[Collected data]
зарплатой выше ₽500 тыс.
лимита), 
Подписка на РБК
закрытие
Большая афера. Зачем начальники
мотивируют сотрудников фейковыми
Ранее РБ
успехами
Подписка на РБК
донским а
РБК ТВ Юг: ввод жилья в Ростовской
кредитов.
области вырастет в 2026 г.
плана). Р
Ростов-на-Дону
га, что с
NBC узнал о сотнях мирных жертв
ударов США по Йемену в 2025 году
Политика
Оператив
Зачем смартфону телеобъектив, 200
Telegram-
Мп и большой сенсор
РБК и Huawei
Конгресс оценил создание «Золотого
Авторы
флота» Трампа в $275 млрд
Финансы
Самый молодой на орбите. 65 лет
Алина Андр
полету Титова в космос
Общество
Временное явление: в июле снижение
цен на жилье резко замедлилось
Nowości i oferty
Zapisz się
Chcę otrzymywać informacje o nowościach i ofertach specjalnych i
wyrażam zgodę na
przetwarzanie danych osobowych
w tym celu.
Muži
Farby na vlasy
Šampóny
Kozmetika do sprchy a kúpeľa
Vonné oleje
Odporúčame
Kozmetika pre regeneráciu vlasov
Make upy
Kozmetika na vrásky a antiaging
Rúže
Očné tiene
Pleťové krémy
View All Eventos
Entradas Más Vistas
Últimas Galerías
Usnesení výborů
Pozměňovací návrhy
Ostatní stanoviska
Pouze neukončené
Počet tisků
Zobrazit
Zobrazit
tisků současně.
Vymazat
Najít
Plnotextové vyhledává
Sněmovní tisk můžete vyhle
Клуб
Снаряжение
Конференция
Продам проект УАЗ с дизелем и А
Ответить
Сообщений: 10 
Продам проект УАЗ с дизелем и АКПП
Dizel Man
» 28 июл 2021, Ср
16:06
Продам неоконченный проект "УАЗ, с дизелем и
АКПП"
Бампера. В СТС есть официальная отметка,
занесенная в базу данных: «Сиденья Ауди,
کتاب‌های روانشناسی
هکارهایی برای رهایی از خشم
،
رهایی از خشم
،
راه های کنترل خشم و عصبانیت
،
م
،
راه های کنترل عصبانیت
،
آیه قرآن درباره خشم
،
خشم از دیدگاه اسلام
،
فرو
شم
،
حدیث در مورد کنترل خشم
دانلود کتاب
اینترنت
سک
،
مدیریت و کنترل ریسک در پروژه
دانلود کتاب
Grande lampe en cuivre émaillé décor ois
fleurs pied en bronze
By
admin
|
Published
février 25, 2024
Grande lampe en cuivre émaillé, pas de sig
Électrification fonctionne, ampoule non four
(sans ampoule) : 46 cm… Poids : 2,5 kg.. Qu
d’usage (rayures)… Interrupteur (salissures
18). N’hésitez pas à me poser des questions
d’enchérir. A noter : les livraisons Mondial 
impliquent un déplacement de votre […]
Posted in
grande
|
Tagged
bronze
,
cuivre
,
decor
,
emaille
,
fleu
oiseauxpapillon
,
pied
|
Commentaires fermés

→ **Work task**
Send back, unchanged, every line of the records from the one with "Большая афера. Зачем начальники" through the last.

→ **Written response**
Большая афера. Зачем начальники
мотивируют сотрудников фейковыми
Ранее РБ
успехами
Подписка на РБК
донским а
РБК ТВ Юг: ввод жилья в Ростовской
кредитов.
области вырастет в 2026 г.
плана). Р
Ростов-на-Дону
га, что с
NBC узнал о сотнях мирных жертв
ударов США по Йемену в 2025 году
Политика
Оператив
Зачем смартфону телеобъектив, 200
Telegram-
Мп и большой сенсор
РБК и Huawei
Конгресс оценил создание «Золотого
Авторы
флота» Трампа в $275 млрд
Финансы
Самый молодой на орбите. 65 лет
Алина Андр
полету Титова в космос
Общество
Временное явление: в июле снижение
цен на жилье резко замедлилось
Nowości i oferty
Zapisz się
Chcę otrzymywać informacje o nowościach i ofertach specjalnych i
wyrażam zgodę na
przetwarzanie danych osobowych
w tym celu.
Muži
Farby na vlasy
Šampóny
Kozmetika do sprchy a kúpeľa
Vonné oleje
Odporúčame
Kozmetika pre regeneráciu vlasov
Make upy
Kozmetika na vrásky a antiaging
Rúže
Očné tiene
Pleťové krémy
View All Eventos
Entradas Más Vistas
Últimas Galerías
Usnesení výborů
Pozměňovací návrhy
Ostatní stanoviska
Pouze neukončené
Počet tisků
Zobrazit
Zobrazit
tisků současně.
Vymazat
Najít
Plnotextové vyhledává
Sněmovní tisk můžete vyhle
Клуб
Снаряжение
Конференция
Продам проект УАЗ с дизелем и А
Ответить
Сообщений: 10 
Продам проект УАЗ с дизелем и АКПП
Dizel Man
» 28 июл 2021, Ср
16:06
Продам неоконченный проект "УАЗ, с дизелем и
АКПП"
Бампера. В СТС есть официальная отметка,
занесенная в базу данных: «Сиденья Ауди,
کتاب‌های روانشناسی
هکارهایی برای رهایی از خشم
،
رهایی از خشم
،
راه های کنترل خشم و عصبانیت
،
م
،
راه های کنترل عصبانیت
،
آیه قرآن درباره خشم
،
خشم از دیدگاه اسلام
،
فرو
شم
،
حدیث در مورد کنترل خشم
دانلود کتاب
اینترنت
سک
،
مدیریت و کنترل ریسک در پروژه
دانلود کتاب
Grande lampe en cuivre émaillé décor ois
fleurs pied en bronze
By
admin
|
Published
février 25, 2024
Grande lampe en cuivre émaillé, pas de sig
Électrification fonctionne, ampoule non four
(sans ampoule) : 46 cm… Poids : 2,5 kg.. Qu
d’usage (rayures)… Interrupteur (salissures
18). N’hésitez pas à me poser des questions
d’enchérir. A noter : les livraisons Mondial 
impliquent un déplacement de votre […]
Posted in
grande
|
Tagged
bronze
,
cuivre
,
decor
,
emaille
,
fleu
oiseauxpapillon
,
pied
|
Commentaires fermés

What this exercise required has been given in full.